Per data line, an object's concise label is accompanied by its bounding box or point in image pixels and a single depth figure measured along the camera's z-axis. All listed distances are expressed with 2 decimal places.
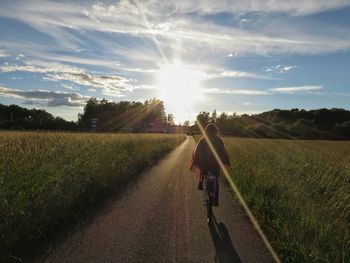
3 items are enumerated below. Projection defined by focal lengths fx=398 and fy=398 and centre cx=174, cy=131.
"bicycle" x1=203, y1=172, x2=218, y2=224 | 8.73
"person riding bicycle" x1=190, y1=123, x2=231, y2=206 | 9.23
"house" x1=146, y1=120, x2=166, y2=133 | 156.23
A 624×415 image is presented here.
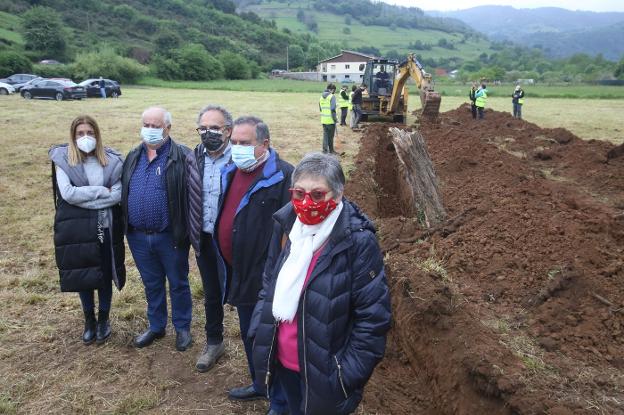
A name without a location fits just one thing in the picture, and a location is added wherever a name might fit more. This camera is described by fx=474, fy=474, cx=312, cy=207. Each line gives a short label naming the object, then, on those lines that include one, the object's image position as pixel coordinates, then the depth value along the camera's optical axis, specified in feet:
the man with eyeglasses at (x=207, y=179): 11.84
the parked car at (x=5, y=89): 94.27
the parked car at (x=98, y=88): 96.84
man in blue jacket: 10.61
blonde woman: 12.79
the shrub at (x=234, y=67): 233.14
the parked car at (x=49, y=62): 168.41
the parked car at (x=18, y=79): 102.47
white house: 282.97
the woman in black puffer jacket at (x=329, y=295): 7.83
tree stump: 22.43
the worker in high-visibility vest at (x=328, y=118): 40.98
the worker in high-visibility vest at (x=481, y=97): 60.48
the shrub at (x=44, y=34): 197.36
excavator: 56.29
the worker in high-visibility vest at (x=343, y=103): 58.03
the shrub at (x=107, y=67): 159.94
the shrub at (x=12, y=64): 137.90
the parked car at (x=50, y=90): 85.51
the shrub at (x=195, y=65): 209.97
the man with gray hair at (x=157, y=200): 12.48
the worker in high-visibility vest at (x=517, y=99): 65.72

+--

AIM OF THE TASK
Write out, word for word, the line containing "the shrub at (x=195, y=65): 209.97" and every line after it to the end of the data above.

COMPLETED TASK
the shrub at (x=195, y=65): 209.97
the man with gray hair at (x=157, y=200): 12.48
the worker in high-visibility vest at (x=517, y=99): 65.72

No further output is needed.